Job Title: Site Reliability Engineer (SRE)
Job Location: Germany (Remote)
Job Type: Fixed Term Contract (12 Months)
Responsibilities
• Design, develop, and maintain observability platform component and integrations across Prometheus, Thanos, Grafana, OpenTelemetry, and streaming telemetry systems.
• Contribute to architecture and technical design of scalable monitoring solutions running on Kubernetes, Docker, and cloud-native environments.
• Implement standardized instrumentation Using OpenTelemetry, SDKs, collectors, exporters and agent across services and infrastructure.

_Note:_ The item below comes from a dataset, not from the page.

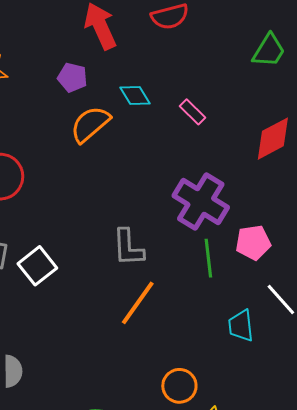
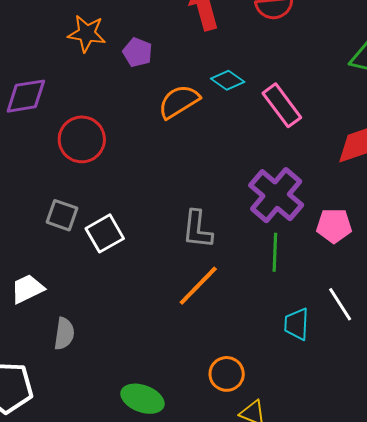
purple pentagon: (72, 77) -> (137, 52), moved
cyan diamond: (135, 95) -> (228, 80), turned -32
pink rectangle: (193, 112) -> (282, 105), size x1.6
pink pentagon: (253, 242) -> (334, 226), moved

• Built and Optimise Telemetry pipelines for metrics, Logs, and traces using Prometheus, OTEL collector, Kafka/Streaming pipelines, and time-series backends.
• Develop advance PromQL queries, recording rules, and AlertManager logic for complex monitoring scenarios.
• Create reusable dashboards and visualisation templates using Grafana (and Perses if applicable.)
• Automate deployments and configuration using Git, GitHub/GitLab, Jenkins, ArgoCD, Helm, and Infrastructure-as-Code practises.
• Troubleshoot and optimise performance across collectors, exporters, storage backends and query layers.
• Support performance testing, load validation, and reliability analysis of observability components.
• Collaborate with engineering and SRE teams to onboard services and improve Telemetry coverage across platforms.
• Document implementations, standards, and operational procedures.
Required skills and expertise
• Strong programming experience in Go, Python, Or Java With focus on backend or platform engineering.
• Hands-on expertise with Prometheus ecosystem (Prometheus, Alertmanager, exporters, Pushgateway) And PromQL.
• Experience implementing OpenTelemetry instrumentation, collectors, processors and pipelines.
• Strong knowledge of Kubernetes, containers, Helm and MicroServices architecture.
• Experience with CI/CD tools such as Jenkins, GitHub Actions, GitLab CI, Or Argo CD.
• Understanding of distributed systems, Performance tuning, Debugging, and profiling techniques.
• Fimilarity with streaming and messaging systems (example, Kafka or equivalent) and time-series databases.
• Experience building or integrating REST/gRPC APIs.
• Proficiency in Git workflows, Scripting (Bash/Python), And automation frameworks.
• Understanding of SNMP, exporters, and infrastructure/device telemetry collections.
• Awareness of sec Security, RBAC, secret management, and compliance requirements in platform environments.